**AIM**
Write out, without alteration, the material between the line containing "pose: elev=81.1 azim=36.3" and the line containing "Dot at: (299, 243)", inclusive.
** Start of PROVIDED RECORDS **
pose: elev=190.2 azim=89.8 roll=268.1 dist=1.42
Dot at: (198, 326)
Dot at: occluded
** End of PROVIDED RECORDS **
** Start of PROVIDED RECORDS **
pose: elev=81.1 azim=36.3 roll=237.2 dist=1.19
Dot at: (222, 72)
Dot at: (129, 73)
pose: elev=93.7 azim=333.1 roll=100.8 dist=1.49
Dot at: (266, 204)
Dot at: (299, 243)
** End of PROVIDED RECORDS **
**SOLUTION TO THIS EXERCISE**
pose: elev=81.1 azim=36.3 roll=237.2 dist=1.19
Dot at: (222, 72)
Dot at: (129, 73)
pose: elev=93.7 azim=333.1 roll=100.8 dist=1.49
Dot at: (266, 204)
Dot at: (299, 243)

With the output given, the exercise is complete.